§ THE DATA:
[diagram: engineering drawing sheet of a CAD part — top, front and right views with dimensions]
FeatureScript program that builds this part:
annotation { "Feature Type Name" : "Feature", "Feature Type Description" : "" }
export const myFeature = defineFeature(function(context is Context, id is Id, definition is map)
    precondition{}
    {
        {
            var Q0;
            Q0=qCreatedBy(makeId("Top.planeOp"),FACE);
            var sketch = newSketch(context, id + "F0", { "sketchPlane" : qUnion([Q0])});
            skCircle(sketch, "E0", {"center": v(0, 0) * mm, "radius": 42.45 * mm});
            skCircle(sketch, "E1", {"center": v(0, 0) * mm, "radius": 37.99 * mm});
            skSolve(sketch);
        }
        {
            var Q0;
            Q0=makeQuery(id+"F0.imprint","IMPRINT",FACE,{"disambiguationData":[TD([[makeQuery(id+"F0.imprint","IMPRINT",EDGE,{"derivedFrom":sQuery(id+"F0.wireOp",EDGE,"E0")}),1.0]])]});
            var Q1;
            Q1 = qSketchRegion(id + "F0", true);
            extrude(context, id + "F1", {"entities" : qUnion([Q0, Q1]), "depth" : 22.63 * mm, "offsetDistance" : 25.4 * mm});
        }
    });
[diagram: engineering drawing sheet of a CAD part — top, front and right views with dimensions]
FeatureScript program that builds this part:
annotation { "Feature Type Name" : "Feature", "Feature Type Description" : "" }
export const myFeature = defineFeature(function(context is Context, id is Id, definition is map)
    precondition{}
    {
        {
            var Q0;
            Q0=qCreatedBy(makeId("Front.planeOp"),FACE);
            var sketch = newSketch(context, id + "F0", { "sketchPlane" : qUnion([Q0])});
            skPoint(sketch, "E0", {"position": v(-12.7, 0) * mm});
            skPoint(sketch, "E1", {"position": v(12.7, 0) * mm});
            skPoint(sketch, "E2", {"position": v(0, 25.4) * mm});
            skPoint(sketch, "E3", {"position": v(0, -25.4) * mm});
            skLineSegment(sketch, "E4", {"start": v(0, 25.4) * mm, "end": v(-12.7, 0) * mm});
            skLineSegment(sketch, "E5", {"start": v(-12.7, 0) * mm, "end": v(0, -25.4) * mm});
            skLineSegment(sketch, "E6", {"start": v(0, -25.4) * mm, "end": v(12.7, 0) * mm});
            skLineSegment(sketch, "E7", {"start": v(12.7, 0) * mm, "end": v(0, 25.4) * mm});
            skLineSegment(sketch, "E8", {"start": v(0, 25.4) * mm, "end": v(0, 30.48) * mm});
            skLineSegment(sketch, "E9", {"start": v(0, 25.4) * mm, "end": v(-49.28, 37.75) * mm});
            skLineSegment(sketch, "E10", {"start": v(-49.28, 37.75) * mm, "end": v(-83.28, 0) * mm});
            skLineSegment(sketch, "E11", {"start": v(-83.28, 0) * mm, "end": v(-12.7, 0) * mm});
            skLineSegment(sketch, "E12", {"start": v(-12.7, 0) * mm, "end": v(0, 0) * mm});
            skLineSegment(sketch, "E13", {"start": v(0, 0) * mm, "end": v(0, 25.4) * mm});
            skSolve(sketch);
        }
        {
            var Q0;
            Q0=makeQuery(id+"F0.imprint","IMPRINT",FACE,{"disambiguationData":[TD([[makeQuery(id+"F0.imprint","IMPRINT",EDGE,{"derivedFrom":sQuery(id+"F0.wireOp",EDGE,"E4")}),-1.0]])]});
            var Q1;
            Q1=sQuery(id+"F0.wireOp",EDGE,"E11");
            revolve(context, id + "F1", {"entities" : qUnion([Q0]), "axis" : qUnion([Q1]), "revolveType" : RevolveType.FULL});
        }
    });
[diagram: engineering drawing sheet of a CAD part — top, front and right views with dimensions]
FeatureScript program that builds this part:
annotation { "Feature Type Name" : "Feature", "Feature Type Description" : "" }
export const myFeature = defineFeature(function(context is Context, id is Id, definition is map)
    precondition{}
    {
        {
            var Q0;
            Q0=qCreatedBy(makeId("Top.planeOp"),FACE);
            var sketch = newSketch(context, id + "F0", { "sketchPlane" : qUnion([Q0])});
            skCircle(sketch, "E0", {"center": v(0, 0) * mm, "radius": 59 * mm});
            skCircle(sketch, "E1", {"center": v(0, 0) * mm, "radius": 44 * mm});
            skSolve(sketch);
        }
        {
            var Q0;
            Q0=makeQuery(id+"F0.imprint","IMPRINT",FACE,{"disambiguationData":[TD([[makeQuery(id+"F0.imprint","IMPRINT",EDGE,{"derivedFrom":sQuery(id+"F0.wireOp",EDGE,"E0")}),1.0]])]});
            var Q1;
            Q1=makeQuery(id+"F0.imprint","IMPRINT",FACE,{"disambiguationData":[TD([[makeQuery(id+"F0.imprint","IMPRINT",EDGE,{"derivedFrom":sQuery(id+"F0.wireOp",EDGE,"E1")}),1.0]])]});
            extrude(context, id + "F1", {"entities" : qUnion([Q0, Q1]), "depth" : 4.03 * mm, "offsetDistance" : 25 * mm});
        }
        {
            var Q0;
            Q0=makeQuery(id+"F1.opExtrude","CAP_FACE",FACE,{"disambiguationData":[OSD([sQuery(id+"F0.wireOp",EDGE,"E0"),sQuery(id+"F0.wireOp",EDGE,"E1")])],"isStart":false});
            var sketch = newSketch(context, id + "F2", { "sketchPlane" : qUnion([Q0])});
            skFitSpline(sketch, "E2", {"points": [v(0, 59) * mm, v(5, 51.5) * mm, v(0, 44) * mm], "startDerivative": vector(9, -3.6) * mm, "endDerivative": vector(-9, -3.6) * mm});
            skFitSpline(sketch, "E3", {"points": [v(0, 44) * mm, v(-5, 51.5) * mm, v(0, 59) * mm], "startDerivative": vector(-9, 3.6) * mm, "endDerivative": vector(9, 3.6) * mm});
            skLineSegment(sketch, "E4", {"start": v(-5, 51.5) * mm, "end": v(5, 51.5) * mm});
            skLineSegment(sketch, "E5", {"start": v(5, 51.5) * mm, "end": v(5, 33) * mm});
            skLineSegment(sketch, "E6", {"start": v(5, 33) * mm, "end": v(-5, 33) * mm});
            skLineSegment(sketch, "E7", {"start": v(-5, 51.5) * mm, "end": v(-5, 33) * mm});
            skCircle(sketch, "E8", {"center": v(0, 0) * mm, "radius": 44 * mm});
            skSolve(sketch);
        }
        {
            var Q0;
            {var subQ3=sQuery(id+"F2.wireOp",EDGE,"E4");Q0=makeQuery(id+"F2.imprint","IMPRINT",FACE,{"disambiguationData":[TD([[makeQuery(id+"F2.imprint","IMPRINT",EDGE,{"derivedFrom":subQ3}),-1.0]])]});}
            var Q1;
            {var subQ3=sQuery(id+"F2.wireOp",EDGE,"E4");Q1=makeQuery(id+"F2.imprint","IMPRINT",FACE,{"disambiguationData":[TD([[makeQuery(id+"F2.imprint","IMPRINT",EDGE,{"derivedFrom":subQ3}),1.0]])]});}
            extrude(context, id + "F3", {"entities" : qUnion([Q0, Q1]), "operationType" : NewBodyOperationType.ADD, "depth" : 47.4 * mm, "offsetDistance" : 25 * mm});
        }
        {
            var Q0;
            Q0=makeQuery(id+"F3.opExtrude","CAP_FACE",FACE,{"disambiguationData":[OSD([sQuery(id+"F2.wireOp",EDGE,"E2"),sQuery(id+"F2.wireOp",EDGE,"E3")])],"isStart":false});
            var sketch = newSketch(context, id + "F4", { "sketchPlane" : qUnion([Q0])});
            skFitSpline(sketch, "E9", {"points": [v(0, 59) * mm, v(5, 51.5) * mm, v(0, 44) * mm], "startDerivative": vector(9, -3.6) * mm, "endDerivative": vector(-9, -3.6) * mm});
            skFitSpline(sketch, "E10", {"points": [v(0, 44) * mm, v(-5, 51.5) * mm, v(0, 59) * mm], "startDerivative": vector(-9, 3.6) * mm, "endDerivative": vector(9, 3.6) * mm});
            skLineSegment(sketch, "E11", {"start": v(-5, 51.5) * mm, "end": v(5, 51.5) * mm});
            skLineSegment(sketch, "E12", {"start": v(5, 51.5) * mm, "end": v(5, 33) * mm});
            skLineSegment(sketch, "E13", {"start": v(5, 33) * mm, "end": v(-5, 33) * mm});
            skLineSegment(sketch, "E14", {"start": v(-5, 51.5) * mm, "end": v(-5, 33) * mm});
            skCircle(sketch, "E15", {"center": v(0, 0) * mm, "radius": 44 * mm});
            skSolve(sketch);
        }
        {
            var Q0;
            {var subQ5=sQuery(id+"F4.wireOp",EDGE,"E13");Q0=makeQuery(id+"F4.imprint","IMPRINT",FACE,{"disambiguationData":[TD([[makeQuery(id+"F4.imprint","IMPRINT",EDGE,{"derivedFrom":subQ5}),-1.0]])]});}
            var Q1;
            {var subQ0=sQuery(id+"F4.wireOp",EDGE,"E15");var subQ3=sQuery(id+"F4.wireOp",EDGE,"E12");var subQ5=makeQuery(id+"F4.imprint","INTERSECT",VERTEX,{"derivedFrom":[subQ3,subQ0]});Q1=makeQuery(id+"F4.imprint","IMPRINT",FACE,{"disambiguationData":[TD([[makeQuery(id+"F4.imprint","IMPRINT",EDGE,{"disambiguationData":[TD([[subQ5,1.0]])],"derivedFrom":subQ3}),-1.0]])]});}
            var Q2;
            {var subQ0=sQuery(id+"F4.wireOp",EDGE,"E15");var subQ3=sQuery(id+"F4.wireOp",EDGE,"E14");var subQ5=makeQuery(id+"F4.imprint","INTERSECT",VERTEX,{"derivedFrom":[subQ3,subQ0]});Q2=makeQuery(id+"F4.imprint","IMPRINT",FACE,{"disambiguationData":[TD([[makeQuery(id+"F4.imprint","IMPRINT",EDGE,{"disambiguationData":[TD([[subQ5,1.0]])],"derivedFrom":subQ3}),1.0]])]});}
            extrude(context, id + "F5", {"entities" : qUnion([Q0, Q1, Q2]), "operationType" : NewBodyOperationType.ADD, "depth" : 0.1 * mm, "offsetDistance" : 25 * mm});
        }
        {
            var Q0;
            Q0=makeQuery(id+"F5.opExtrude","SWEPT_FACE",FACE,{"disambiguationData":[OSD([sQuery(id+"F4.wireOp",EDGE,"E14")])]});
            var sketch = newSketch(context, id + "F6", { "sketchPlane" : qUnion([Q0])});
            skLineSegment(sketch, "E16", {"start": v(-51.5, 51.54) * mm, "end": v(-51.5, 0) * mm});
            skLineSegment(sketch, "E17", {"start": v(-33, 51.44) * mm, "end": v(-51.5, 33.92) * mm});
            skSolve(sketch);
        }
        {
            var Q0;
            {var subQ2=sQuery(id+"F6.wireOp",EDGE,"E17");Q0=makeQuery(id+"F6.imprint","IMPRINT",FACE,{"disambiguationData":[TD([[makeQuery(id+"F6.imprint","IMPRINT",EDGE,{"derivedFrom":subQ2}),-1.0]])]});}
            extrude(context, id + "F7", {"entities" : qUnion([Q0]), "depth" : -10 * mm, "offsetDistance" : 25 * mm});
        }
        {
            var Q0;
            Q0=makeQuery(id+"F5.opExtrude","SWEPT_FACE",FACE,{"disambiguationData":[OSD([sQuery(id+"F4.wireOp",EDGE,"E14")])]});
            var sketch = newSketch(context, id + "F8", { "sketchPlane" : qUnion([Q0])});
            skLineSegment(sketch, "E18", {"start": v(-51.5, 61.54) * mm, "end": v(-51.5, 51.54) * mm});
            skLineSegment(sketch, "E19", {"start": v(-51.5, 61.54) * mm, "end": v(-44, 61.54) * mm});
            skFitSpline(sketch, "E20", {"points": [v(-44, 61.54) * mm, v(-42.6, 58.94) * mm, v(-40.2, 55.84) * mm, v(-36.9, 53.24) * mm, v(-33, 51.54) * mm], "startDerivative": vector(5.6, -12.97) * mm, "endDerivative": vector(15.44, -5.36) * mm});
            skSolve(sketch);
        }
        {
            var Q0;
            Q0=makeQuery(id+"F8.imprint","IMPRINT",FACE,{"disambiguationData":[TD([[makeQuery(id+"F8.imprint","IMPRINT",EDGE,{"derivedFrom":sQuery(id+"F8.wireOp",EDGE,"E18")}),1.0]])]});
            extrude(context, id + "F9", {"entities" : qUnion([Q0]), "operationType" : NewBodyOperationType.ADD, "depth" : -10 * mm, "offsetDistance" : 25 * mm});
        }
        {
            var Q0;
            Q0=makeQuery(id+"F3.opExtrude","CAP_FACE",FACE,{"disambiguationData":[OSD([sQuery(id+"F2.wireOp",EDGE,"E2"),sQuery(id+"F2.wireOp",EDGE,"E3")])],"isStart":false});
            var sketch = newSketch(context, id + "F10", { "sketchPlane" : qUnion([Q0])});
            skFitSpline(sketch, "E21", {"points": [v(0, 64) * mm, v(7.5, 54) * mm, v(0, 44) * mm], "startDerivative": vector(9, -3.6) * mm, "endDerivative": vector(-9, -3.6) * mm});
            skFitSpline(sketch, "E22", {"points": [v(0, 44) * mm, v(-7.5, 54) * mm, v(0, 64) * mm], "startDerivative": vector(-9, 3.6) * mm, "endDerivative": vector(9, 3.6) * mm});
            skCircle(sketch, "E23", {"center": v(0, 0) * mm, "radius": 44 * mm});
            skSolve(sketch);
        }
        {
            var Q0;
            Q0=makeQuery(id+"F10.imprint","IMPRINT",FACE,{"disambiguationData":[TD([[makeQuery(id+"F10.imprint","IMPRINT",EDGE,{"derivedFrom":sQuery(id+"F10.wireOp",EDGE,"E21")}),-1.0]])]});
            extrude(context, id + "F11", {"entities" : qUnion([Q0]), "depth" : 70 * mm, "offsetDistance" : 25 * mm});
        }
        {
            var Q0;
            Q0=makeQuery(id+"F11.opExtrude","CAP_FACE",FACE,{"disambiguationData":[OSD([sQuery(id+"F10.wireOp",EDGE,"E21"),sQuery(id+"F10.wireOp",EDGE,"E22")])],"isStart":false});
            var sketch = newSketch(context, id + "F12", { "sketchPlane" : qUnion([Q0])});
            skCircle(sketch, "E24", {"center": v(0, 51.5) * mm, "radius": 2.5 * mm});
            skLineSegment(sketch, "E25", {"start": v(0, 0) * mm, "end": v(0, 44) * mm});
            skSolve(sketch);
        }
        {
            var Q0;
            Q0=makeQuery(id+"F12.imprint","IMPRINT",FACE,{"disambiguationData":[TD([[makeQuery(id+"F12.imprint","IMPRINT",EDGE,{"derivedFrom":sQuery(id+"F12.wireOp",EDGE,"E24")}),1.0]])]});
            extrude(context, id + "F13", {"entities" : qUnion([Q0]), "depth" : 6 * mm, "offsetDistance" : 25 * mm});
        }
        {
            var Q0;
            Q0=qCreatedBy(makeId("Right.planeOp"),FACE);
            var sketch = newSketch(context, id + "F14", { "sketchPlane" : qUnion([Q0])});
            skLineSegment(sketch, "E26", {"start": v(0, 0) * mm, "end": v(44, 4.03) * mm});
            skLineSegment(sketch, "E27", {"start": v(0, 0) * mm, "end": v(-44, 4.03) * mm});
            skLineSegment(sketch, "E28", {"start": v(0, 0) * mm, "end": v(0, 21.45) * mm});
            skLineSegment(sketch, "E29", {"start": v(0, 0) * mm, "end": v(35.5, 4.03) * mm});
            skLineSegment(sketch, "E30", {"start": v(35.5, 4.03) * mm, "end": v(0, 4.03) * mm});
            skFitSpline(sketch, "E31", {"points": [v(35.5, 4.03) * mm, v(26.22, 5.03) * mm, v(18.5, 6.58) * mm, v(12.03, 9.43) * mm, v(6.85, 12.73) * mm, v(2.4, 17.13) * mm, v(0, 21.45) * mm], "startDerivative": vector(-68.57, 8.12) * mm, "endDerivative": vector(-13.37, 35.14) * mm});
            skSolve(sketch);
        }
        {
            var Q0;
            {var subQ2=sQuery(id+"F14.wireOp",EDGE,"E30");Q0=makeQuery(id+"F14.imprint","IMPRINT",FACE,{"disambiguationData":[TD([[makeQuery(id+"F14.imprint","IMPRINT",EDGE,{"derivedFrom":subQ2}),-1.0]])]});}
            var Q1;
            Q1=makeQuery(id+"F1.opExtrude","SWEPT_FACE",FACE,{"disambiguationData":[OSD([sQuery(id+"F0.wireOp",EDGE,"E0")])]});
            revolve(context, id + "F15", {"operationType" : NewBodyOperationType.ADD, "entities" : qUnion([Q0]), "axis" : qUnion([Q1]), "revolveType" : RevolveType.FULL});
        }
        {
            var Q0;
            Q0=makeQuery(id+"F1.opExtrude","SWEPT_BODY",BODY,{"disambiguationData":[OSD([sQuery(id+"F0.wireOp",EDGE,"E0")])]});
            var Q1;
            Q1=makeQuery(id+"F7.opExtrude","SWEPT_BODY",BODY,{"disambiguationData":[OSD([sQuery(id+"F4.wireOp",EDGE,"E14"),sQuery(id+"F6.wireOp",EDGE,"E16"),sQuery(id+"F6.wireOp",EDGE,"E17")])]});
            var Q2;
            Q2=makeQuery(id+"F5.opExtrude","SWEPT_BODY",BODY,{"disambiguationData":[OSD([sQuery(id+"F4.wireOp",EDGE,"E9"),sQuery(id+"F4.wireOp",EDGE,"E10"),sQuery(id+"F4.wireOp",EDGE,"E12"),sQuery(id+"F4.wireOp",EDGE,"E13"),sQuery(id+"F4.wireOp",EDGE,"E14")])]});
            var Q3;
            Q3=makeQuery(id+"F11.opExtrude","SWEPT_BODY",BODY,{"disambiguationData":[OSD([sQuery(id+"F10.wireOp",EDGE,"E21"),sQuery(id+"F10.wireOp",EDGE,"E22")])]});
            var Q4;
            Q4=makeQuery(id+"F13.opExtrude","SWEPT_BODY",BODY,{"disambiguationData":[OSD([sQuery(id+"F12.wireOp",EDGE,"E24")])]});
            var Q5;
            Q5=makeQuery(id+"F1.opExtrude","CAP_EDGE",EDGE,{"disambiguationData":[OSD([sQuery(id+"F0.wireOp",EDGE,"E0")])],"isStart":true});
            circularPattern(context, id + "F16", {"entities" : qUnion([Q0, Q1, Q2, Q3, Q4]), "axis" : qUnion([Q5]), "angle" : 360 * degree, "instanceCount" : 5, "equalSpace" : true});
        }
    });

§ WORK TO BE COMPLETED:
Return each line of the data above that contains the string "center". Matching is case-sensitive.

§ THE OUTPUT:
            skCircle(sketch, "E0", {"center": v(0, 0) * mm, "radius": 42.45 * mm});
            skCircle(sketch, "E1", {"center": v(0, 0) * mm, "radius": 37.99 * mm});
            skCircle(sketch, "E0", {"center": v(0, 0) * mm, "radius": 59 * mm});
            skCircle(sketch, "E1", {"center": v(0, 0) * mm, "radius": 44 * mm});
            skCircle(sketch, "E8", {"center": v(0, 0) * mm, "radius": 44 * mm});
            skCircle(sketch, "E15", {"center": v(0, 0) * mm, "radius": 44 * mm});
            skCircle(sketch, "E23", {"center": v(0, 0) * mm, "radius": 44 * mm});
            skCircle(sketch, "E24", {"center": v(0, 51.5) * mm, "radius": 2.5 * mm});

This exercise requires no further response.